[Collected data]
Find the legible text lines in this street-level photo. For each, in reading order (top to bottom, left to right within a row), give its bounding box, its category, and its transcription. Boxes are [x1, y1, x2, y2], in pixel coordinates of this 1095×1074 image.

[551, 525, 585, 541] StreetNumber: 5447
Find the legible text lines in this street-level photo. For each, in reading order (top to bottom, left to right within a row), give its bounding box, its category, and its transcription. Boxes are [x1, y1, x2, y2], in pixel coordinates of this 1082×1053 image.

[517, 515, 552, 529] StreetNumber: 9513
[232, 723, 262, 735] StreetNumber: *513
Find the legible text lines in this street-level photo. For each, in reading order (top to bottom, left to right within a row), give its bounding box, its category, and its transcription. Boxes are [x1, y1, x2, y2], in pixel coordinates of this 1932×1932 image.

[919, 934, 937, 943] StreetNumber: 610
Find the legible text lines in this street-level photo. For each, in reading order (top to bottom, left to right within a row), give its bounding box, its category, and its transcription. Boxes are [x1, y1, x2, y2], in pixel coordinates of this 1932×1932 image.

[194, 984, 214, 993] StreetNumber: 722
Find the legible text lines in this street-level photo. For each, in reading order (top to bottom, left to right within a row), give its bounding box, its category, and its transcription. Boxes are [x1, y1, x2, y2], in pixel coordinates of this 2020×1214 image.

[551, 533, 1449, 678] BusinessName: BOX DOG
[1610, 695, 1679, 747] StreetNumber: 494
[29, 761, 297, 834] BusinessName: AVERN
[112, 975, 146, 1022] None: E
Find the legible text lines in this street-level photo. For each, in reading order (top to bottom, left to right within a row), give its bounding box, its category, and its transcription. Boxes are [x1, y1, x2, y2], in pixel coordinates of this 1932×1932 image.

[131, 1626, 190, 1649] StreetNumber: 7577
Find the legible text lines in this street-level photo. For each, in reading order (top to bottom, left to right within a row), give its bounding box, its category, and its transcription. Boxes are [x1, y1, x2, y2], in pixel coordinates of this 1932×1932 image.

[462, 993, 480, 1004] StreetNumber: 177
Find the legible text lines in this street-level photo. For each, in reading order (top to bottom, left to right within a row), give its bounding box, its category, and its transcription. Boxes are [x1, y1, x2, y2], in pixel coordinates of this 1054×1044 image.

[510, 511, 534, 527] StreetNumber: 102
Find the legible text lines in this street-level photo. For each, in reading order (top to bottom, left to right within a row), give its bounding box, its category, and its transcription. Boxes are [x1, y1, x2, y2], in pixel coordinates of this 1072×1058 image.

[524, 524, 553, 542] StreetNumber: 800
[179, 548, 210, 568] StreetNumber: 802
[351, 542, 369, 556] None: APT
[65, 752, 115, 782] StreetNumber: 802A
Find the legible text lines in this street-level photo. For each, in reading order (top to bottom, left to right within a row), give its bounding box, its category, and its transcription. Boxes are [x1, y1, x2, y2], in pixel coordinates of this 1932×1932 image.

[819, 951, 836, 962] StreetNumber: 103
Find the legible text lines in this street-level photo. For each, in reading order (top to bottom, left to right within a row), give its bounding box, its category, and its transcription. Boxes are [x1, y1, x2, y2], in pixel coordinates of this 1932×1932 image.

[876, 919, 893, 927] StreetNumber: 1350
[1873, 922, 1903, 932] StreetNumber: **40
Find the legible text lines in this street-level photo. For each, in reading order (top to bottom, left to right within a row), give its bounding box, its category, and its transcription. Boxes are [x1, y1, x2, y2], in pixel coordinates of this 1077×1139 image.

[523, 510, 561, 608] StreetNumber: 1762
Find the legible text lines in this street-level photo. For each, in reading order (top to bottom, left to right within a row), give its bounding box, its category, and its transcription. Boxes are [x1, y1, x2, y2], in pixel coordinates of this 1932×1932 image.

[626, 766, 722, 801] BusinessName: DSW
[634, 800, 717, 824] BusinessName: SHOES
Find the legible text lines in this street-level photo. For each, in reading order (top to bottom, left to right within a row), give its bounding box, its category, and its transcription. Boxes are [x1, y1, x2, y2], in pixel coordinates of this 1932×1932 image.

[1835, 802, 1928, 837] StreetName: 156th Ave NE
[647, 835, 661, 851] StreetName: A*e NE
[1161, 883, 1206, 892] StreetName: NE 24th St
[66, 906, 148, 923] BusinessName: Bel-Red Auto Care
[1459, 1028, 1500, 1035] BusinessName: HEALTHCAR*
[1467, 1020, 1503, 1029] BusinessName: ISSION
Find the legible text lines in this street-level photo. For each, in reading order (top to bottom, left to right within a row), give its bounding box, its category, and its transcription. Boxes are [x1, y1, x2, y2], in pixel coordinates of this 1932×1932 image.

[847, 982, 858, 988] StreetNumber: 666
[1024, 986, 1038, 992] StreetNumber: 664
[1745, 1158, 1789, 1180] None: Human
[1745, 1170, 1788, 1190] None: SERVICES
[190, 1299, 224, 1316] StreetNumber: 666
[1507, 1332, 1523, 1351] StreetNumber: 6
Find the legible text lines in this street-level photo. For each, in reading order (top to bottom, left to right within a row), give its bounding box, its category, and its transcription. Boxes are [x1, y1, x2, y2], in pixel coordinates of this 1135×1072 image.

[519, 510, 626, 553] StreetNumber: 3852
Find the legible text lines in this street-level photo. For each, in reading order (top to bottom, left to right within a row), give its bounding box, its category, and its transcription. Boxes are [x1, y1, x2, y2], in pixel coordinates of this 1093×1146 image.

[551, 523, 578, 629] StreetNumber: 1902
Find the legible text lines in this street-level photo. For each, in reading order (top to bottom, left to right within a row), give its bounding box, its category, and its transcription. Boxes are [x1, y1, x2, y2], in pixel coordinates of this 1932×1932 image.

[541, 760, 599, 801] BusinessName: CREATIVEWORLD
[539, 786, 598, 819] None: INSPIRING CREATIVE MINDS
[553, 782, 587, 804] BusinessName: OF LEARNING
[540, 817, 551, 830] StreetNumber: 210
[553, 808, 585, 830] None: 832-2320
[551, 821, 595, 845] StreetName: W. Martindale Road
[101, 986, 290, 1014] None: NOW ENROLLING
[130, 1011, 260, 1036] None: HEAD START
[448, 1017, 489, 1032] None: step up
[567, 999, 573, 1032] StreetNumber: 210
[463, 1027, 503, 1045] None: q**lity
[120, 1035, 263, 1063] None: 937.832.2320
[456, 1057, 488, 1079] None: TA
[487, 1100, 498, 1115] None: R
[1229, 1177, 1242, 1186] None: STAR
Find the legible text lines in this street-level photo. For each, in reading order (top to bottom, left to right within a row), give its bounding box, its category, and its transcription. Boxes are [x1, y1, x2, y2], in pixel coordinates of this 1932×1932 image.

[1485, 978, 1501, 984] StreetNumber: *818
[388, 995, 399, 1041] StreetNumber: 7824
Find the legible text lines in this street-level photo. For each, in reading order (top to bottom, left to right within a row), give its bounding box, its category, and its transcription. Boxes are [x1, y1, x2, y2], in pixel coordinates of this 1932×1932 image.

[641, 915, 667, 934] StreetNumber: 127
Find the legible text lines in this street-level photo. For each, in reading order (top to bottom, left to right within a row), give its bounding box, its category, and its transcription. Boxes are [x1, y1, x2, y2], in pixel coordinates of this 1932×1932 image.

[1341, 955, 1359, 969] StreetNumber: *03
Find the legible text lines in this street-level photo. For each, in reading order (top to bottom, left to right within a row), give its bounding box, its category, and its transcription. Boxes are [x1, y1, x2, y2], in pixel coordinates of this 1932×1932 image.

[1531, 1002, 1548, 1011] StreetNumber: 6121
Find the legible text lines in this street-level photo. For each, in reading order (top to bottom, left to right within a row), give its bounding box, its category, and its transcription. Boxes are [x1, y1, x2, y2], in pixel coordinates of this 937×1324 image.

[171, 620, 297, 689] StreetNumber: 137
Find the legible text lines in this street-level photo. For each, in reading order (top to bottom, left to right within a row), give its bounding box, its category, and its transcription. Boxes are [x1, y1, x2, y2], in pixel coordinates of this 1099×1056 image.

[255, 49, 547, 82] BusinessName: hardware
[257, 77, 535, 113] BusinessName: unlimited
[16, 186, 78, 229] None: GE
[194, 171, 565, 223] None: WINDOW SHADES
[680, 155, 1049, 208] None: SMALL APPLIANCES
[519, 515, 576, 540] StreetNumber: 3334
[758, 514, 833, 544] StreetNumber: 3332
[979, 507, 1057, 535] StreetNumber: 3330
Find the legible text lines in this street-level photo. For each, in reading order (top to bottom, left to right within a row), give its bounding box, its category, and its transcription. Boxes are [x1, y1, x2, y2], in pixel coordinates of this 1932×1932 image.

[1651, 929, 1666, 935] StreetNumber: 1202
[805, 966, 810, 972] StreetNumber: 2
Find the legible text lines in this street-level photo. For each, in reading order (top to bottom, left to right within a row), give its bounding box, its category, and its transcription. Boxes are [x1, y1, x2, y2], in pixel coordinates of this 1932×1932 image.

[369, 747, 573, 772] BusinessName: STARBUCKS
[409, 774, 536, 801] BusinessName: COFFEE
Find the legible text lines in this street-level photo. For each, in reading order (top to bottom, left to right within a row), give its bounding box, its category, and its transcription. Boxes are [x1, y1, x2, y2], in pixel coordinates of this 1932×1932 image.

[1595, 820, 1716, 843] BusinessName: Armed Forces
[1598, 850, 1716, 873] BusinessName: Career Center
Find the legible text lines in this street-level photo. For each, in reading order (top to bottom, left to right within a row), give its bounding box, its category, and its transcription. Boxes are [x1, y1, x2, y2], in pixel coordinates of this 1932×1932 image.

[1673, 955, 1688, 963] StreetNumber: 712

Written instruction:
Copy the entries word for word, starting with the very first line and ending after the line that contains "[232, 723, 262, 735] StreetNumber: *513".

Final result:
Find the legible text lines in this street-level photo. For each, in reading order (top to bottom, left to right within a row), give its bounding box, its category, and its transcription. Boxes are [x1, y1, x2, y2], in pixel coordinates of this 1095×1074 image.

[551, 525, 585, 541] StreetNumber: 5447
Find the legible text lines in this street-level photo. For each, in reading order (top to bottom, left to right within a row), give its bounding box, its category, and its transcription. Boxes are [x1, y1, x2, y2], in pixel coordinates of this 1082×1053 image.

[517, 515, 552, 529] StreetNumber: 9513
[232, 723, 262, 735] StreetNumber: *513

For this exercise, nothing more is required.